On 09/10/06 21:20 +0530, Rony wrote: <snip>
So the bottom line is that FOSS cannot make money on sales. They can only make money through service and customization. This happens only for big customers. Thats why the home or small office customers remain untouched by FOSS companies. Thats where commercial closed software
*Sigh*. The home user will *NOT* pay money for software, unless forced to. I don't know of too many small business owners who want to pay for software either, unless it directly affects their revenue/profit generation. So Tally will be bought, Office and Windows will be copied.
fills the gap. If FOSS versions are available for doing the same tasks, the customer will simply download that software and use it for free.

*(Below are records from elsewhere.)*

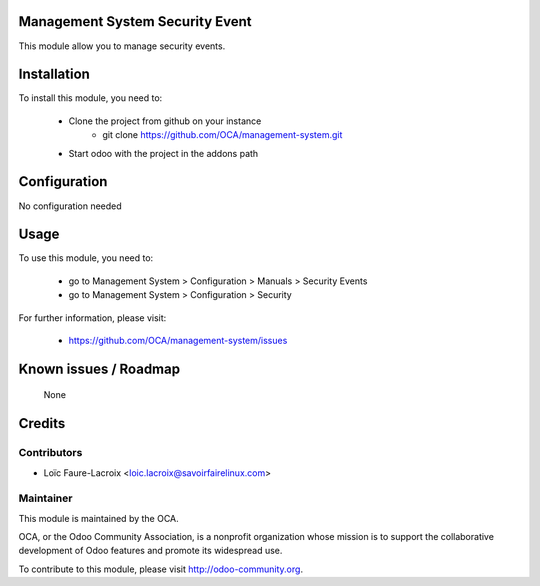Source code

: Management System Security Event
================================

This module allow you to manage security events.

Installation
============

To install this module, you need to:

 * Clone the project from github on your instance
    * git clone https://github.com/OCA/management-system.git
 * Start odoo with the project in the addons path

Configuration
=============

No configuration needed

Usage
=====

To use this module, you need to:

 * go to Management System > Configuration > Manuals > Security Events
 * go to Management System > Configuration > Security 

For further information, please visit:

 * https://github.com/OCA/management-system/issues

Known issues / Roadmap
======================

 None

Credits
=======

Contributors
------------

* Loïc Faure-Lacroix <loic.lacroix@savoirfairelinux.com>

Maintainer
----------

.. image:: http://odoo-community.org/logo.png
   :alt: Odoo Community Association
   :target: http://odoo-community.org

This module is maintained by the OCA.

OCA, or the Odoo Community Association, is a nonprofit organization whose
mission is to support the collaborative development of Odoo features and
promote its widespread use.

To contribute to this module, please visit http://odoo-community.org.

He still doesn't generate revenue for the FOSS maker.
Pssst, Redhat became profitable after dropping their support for small customers. How much revenue do you think Microsoft actually gets from home users (or small businesses)? And you do know that OEM versions of Windows come with no support whatsoever? Notice that Microsoft fixes DRM flaws in three days, but regular users have to wait for a few weeks (to months) to get patches for exploitable bugs. Who do you think their real customers are?
The 90/10 rule applies for profitable customers (90% of your customer base will not give you a profit, 10% will).
Also, if you notice, service is a far more profitable market than pure sales (MSFT is desperate to break into the service market, IBM generates very large profits from service. IBM even sold the PC division because it wasn't generating enough profits.).